TV pundits and op-ed writers of every major newspaper epitomize how the Democratic establishment has already reached a consensus: the 2020 nominee must be a centrist, a Joe Biden, Cory Booker or Kamala Harris–type, preferably. They say that Joe Biden should "run because [his] populist image fits the Democrats’ most successful political strategy of the past generation" (David Leonhardt, New York Times), and though Biden "would be far from an ideal president," he "looks most like the person who could beat Trump" (David Ignatius, Washington Post). Likewise, the same elite pundit class is working overtime to torpedo left-Democratic candidates like Sanders.

For someone who was not acquainted with Piketty's paper, the argument for a centrist Democrat might sound compelling. If the country has tilted to the right, should we elect a candidate closer to the middle than the fringe? If the electorate resembles a left-to-right line, and each voter has a bracketed range of acceptability in which they vote, this would make perfect sense. The only problem is that it doesn't work like that, as Piketty shows.
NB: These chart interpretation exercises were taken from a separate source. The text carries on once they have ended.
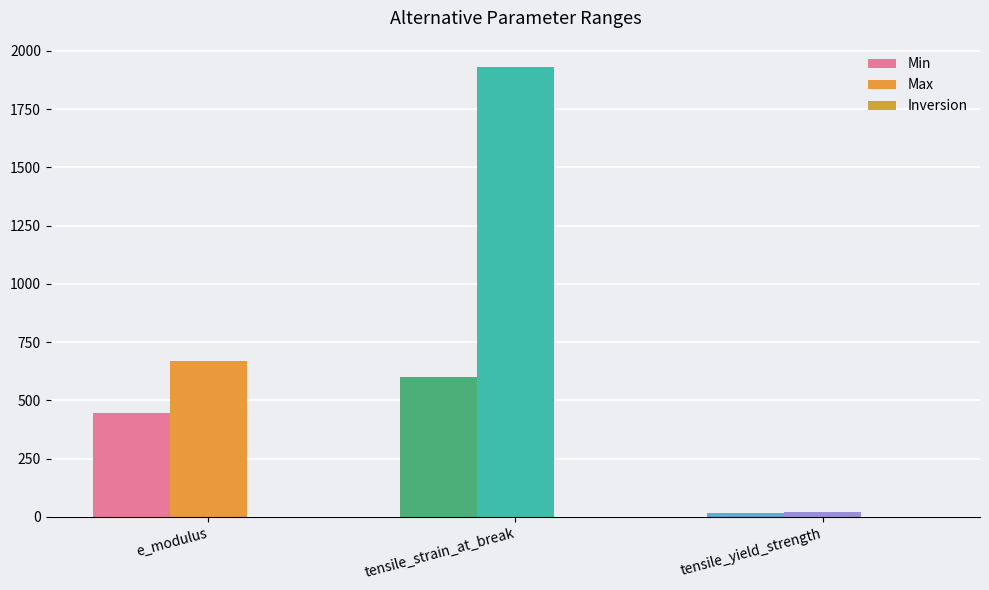

What is the sum of all Min values?

1061.0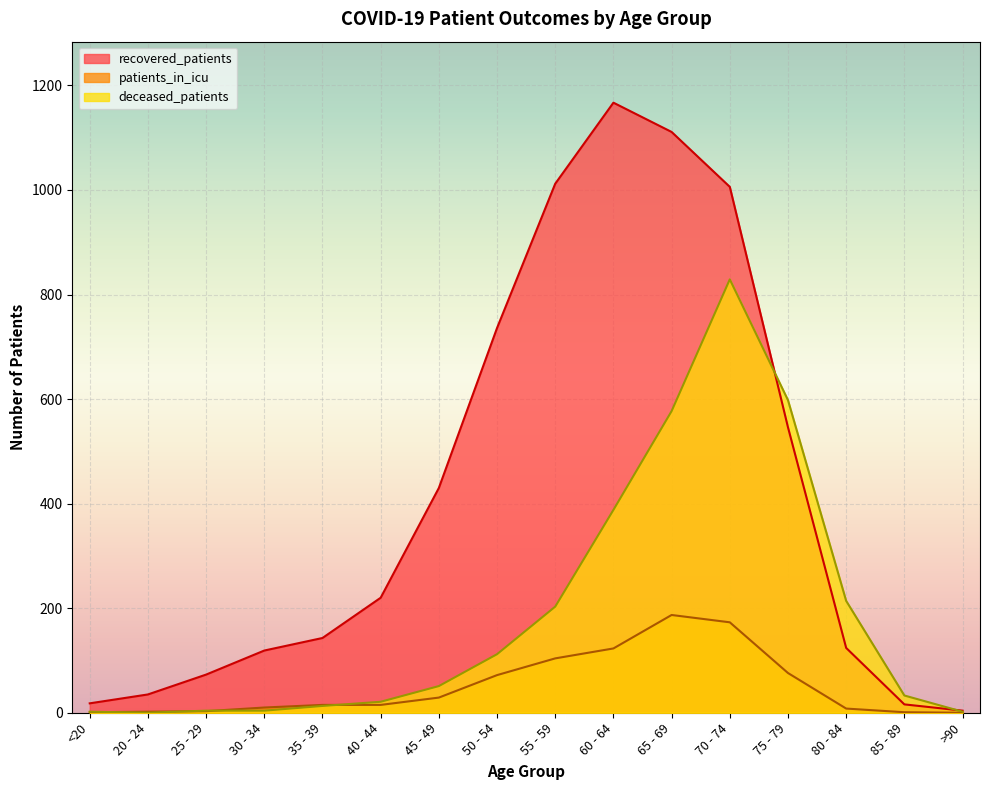

Which has a higher value, 80 - 84 or 85 - 89?

80 - 84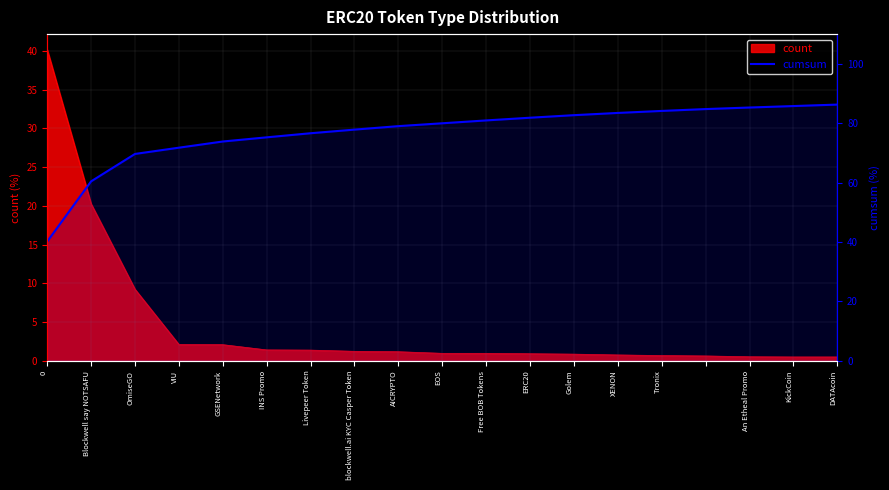

What is the difference between the second highest and minimum values?

45.6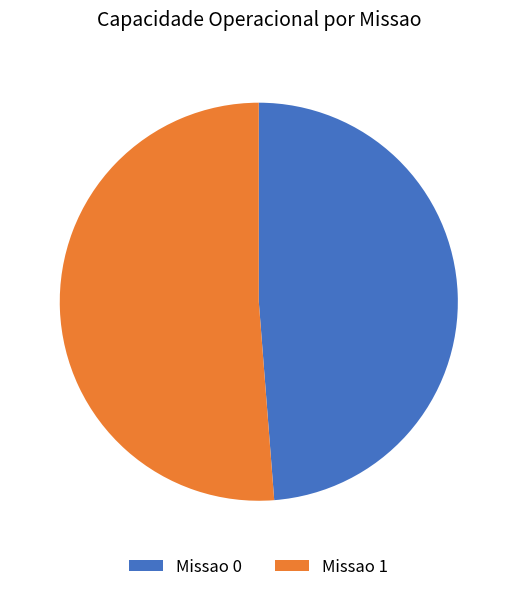

Rank the categories by value from lowest to highest.

Missao 0, Missao 1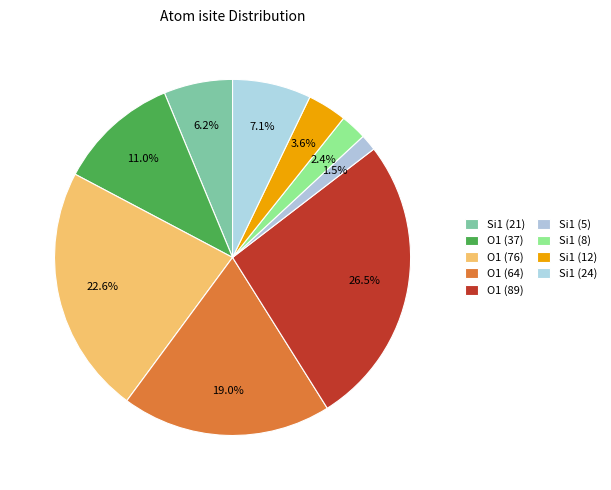

Which slice is the largest?

O1 (89)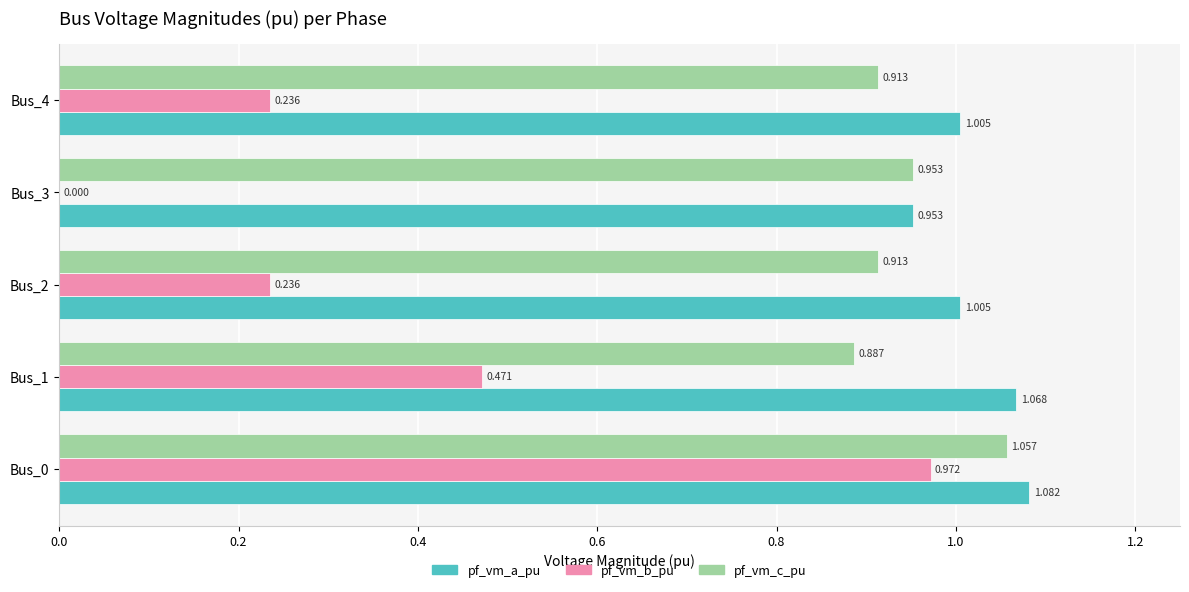

Is the value of pf_vm_b_pu at Bus_3 greater than the value of pf_vm_c_pu at Bus_1?

No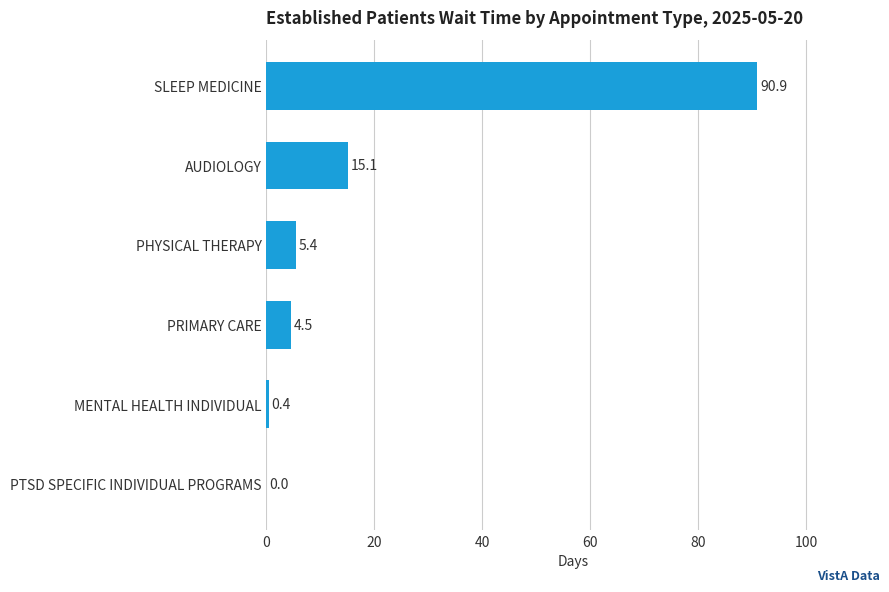

Approximately how many times larger is the value at AUDIOLOGY compared to PRIMARY CARE?

3.4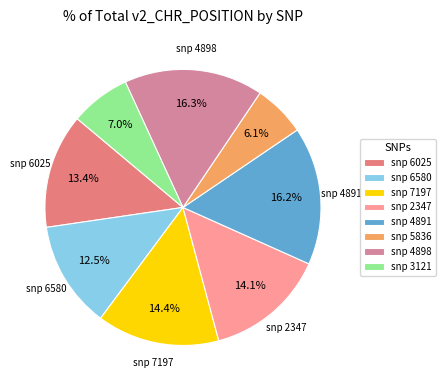

Approximately how many times larger is the value at snp 2347 compared to snp 6580?

1.1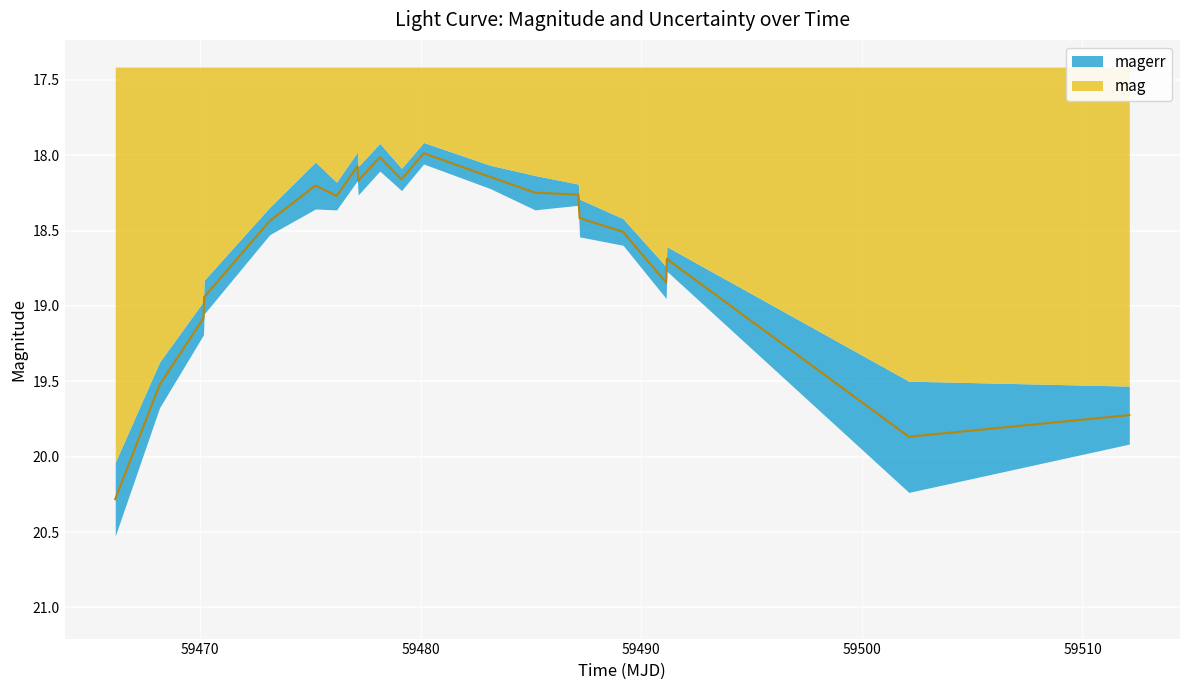

What is the minimum value shown in the chart?

18.0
The reason is that nominating centrist Democrats who don't speak to class issues will result in a great swathe of voters simply not voting. Conversely, right-wing candidates who speak to class issues, but who do so by harnessing a false consciousness — i.e. blaming immigrants and minorities for capitalism's ills, rather than capitalists — will win those same voters who would have voted for a more class-conscious left candidate. Piketty calls this a "bifurcated" voting situation, meaning many voters will connect either with far-right xenophobic nationalists or left-egalitarian internationalists, but perhaps nothing in-between.